3 Strikes Legislation
For some time prior to the introduction of the 3 Strikes legislation in January 2012 as a result of our experience in the Section 80 Conferences in Hamilton and Wollongong our firm was urging licensees not to pay Penalty Notices without seeking expert legal advice.
However, with the 3 strikes legislation now in place, it is even more crucial for offences that are strike offences to be successfully defended, or at the very least to have the court not record a conviction (Section 10 – Crimes Act).
We strongly advise seeking expert advice before paying any Penalty Notice. If the Penalty Notice relates to a strike offence, paying it will result in the Director-General recording a first strike against the licence. The Director-General has no discretion to do otherwise – it will happen.

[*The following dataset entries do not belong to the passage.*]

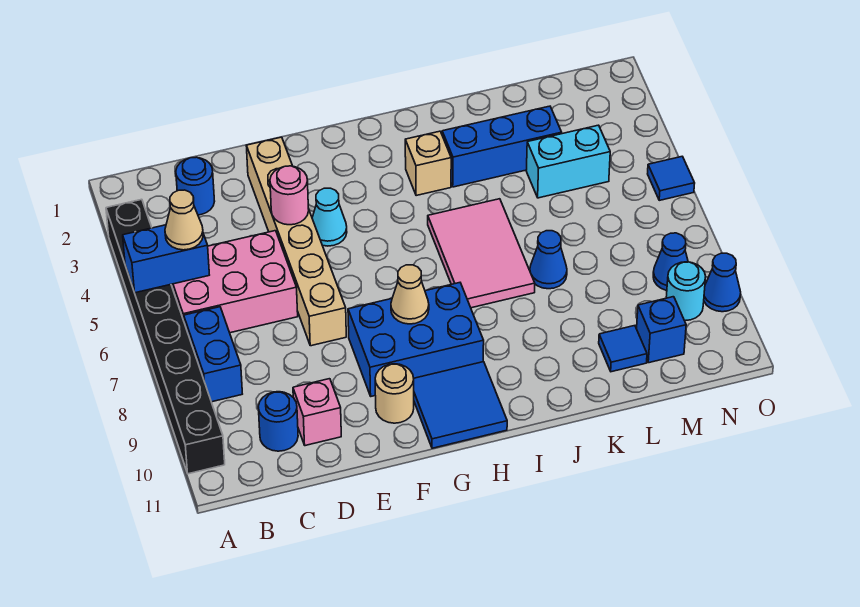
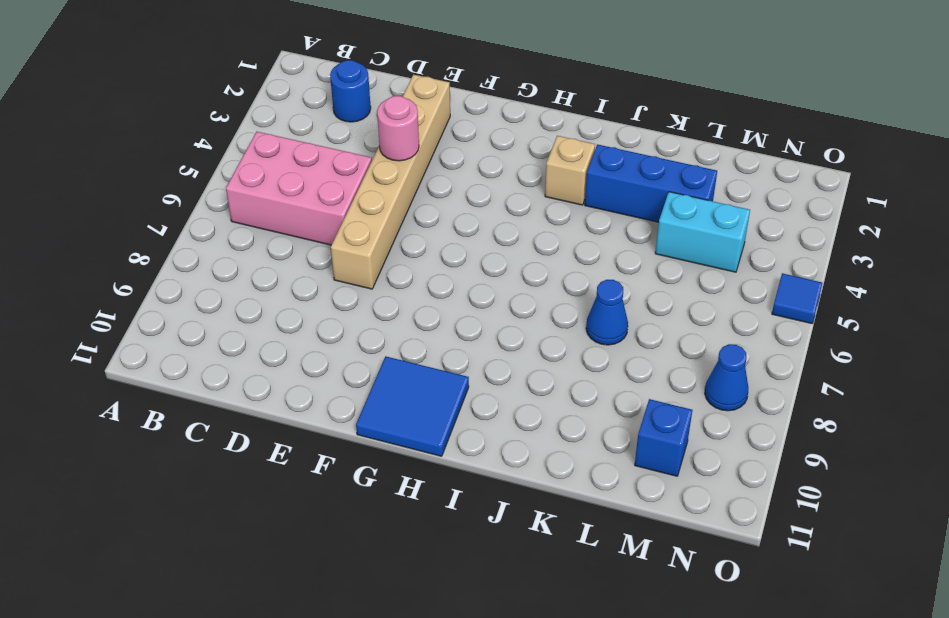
none -> black 1x8 brick [106,199,225,474]
none -> blue 1x2 brick [184,307,242,402]
none -> blue 1x1 round brick [258,392,298,451]

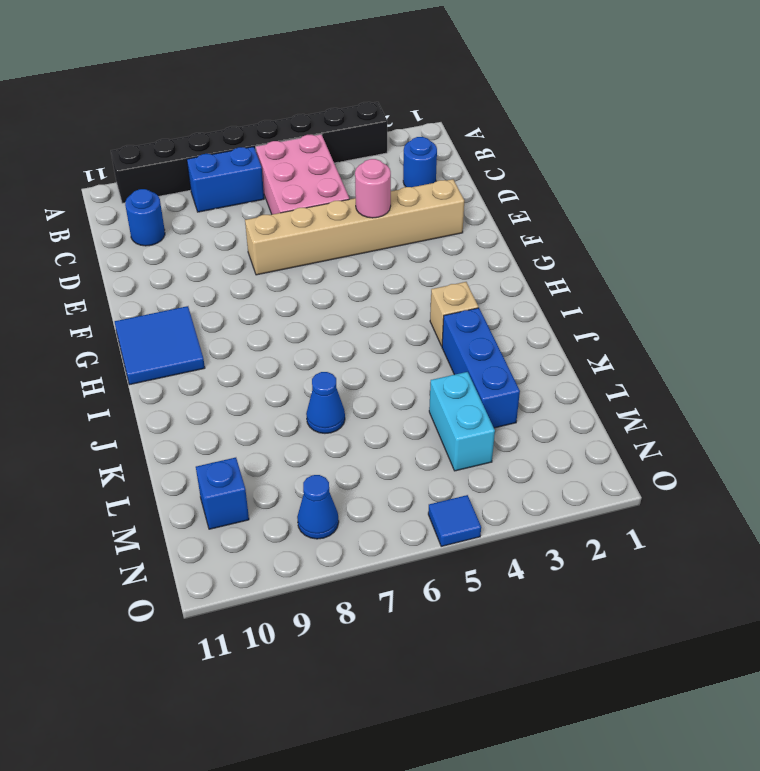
none -> pink 1x1 brick [293,379,341,446]
none -> cyan 1x1 cone [312,188,347,246]
none -> blue 2x3 brick [348,283,484,396]

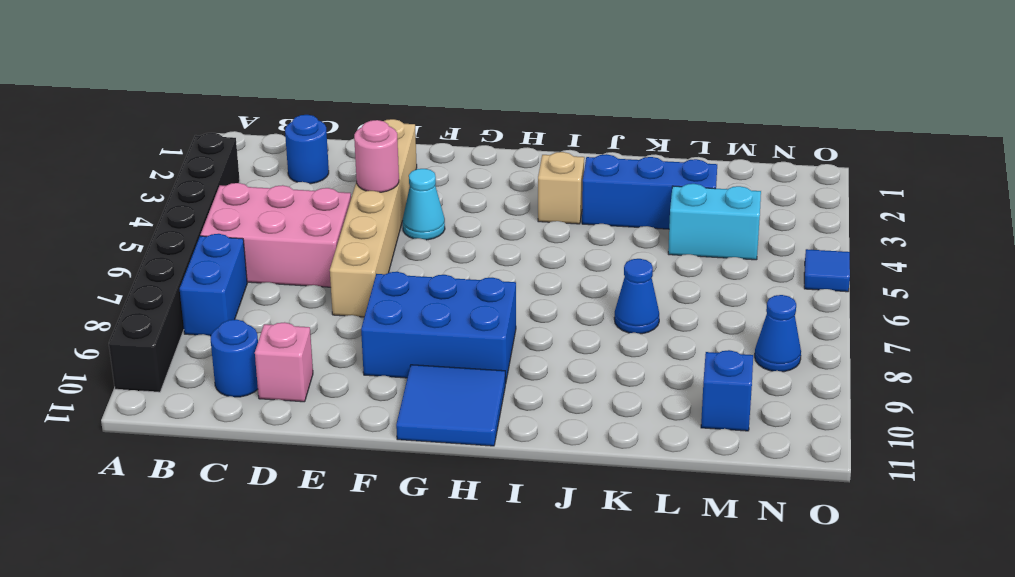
none -> tan 1x1 round brick [375,364,414,423]
none -> pink 2x3 tile [428,199,535,308]
none -> blue 1x1 tile [599,326,647,372]

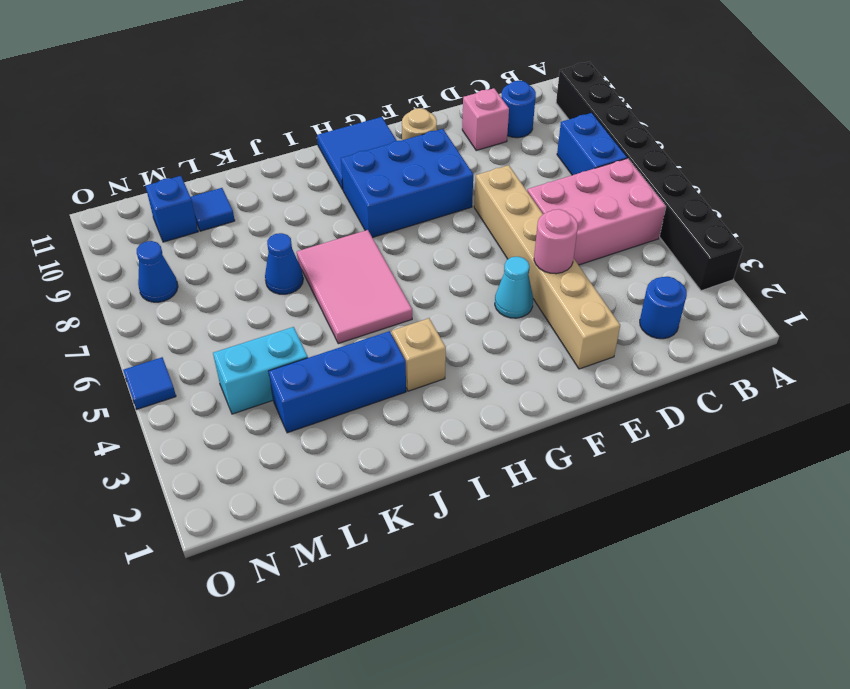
none -> cyan 1x1 round brick [666,262,706,321]
none -> blue 1x1 cone [704,253,741,312]
none -> blue 1x2 brick [123,225,209,293]

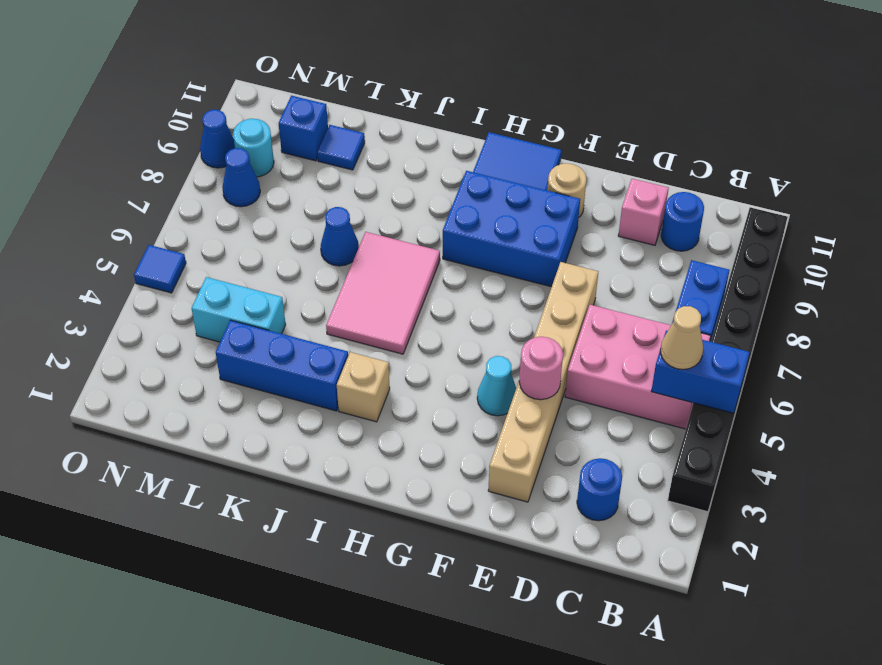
none -> tan 1x1 cone [391,265,429,324]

If you’ve paid a Penalty Notice recently, it may be still possible to elect to defend it.
For further information about this legislation see Rod’s YouTube video: http://www.youtube.com/watch?v=NjwIB2xmdlI
Major Race Meetings
Wagga Wagga Gold Cup Day
The Office of Liquor Gaming & Racing and NSW Police Alcohol Licensing and Enforcement Command (ALEC) are monitoring large race meetings in country areas to detect intoxication and other licensing breaches.
In respect of charges against a licensee of permitting intoxication, a guide may be found in a case of Williams v R which was won on appeal to the District Court to overturn the Local Court’s decision that five patrons were intoxicated on the premises and the licensee had not taken all reasonable steps to prevent the intoxication.

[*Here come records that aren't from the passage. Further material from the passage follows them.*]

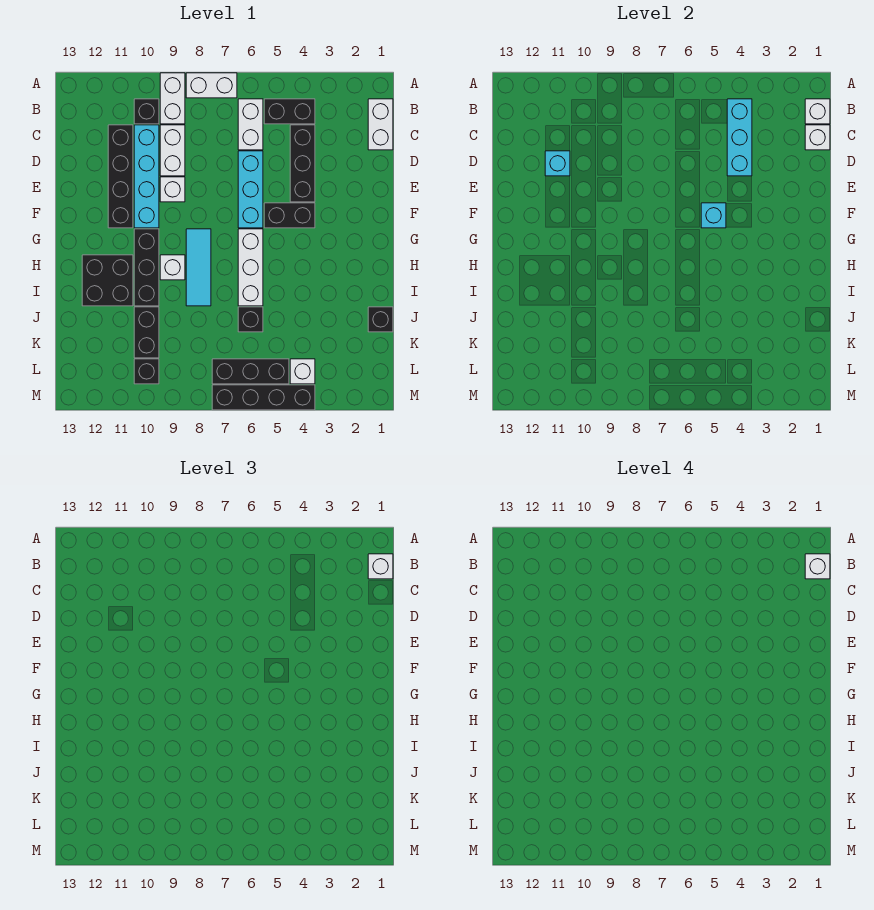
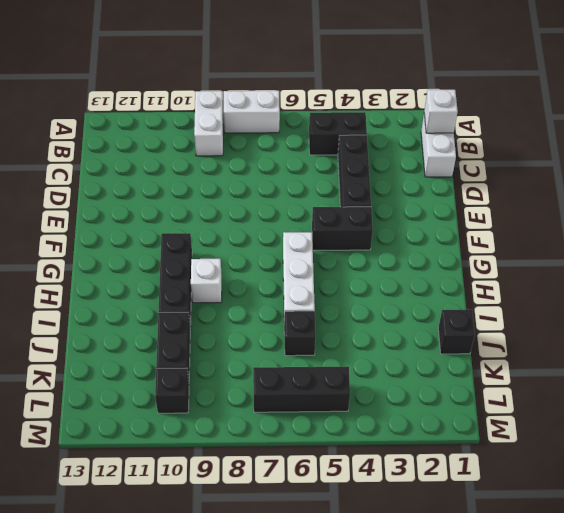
none -> white 1x2 brick [238,99,263,150]
none -> black 1x1 brick [134,99,159,124]
none -> white 1x2 brick [160,125,185,176]
none -> cyan 1x4 brick [134,125,159,228]

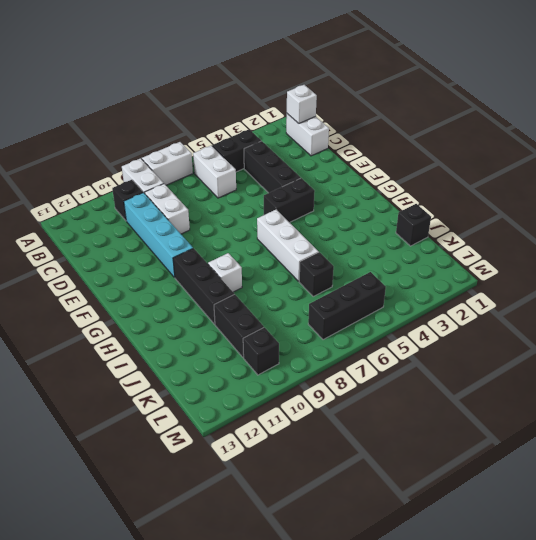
none -> black 1x4 brick [108,125,133,228]
none -> cyan 1x3 brick [238,151,263,228]
none -> white 1x1 brick [160,177,185,202]
none -> cyan 1x3 tile [186,229,211,306]

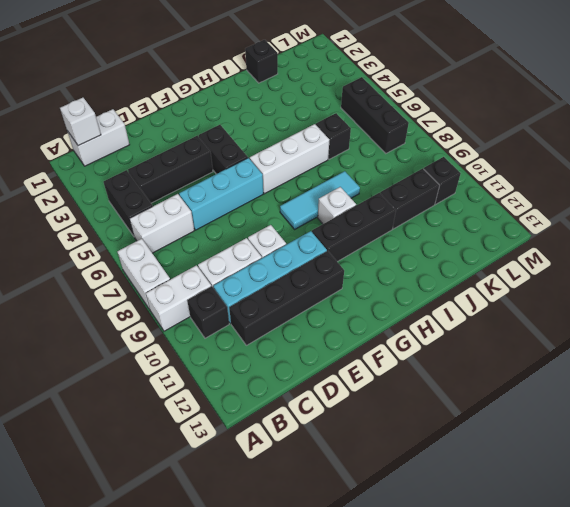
none -> black 2x2 brick [82,255,133,306]
none -> white 1x1 brick [290,359,315,384]
none -> black 1x4 brick [212,385,315,410]
none -> cyan 1x3 brick [727,99,752,176]

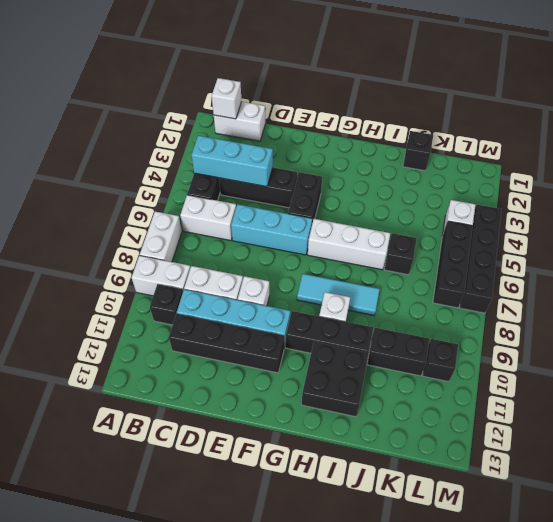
none -> white 1x1 brick [805,125,830,150]
none -> cyan 1x1 brick [545,151,570,176]
none -> cyan 1x1 brick [701,203,726,228]
none -> white 1x1 brick [368,554,393,579]

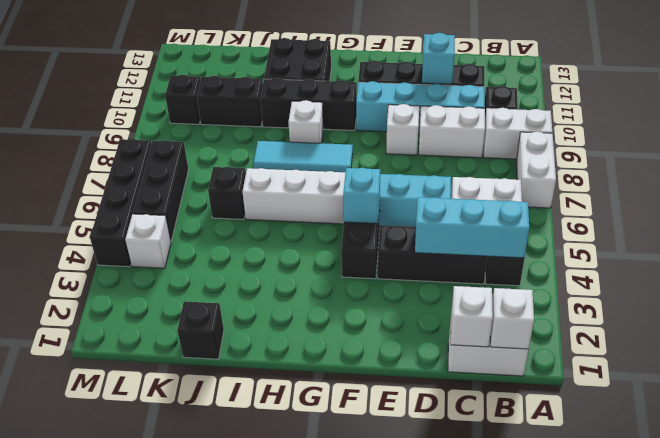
none -> white 1x1 brick [368,554,393,579]
none -> white 1x1 brick [805,554,830,579]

Her Honour found that in a large crowd of some 10,000-12,000, “the fact that only five persons were discovered is testament to the success of the plan and the appellant is to be commended rather than condemned for the successful outcome of the Gold Cup day”.
The case shouldn’t be taken to mean that if you only have five persons found intoxicated, the licensee has an automatic defence. The case involved a detailed examination of the policies, plans and preparations for the Gold Cup meeting and their the implementation on the day, in respect of which comprehensive evidence was given by the licensee both in evidence in chief and on cross examination.
We acted for the same licensee when she was again prosecuted in the immediately following year by ALEC in relation to the annual Wagga Gold Cup. His Honour Murray in the Local Court dismissed all three charges against the licensee and in the course of doing so found the District Court decision persuasive.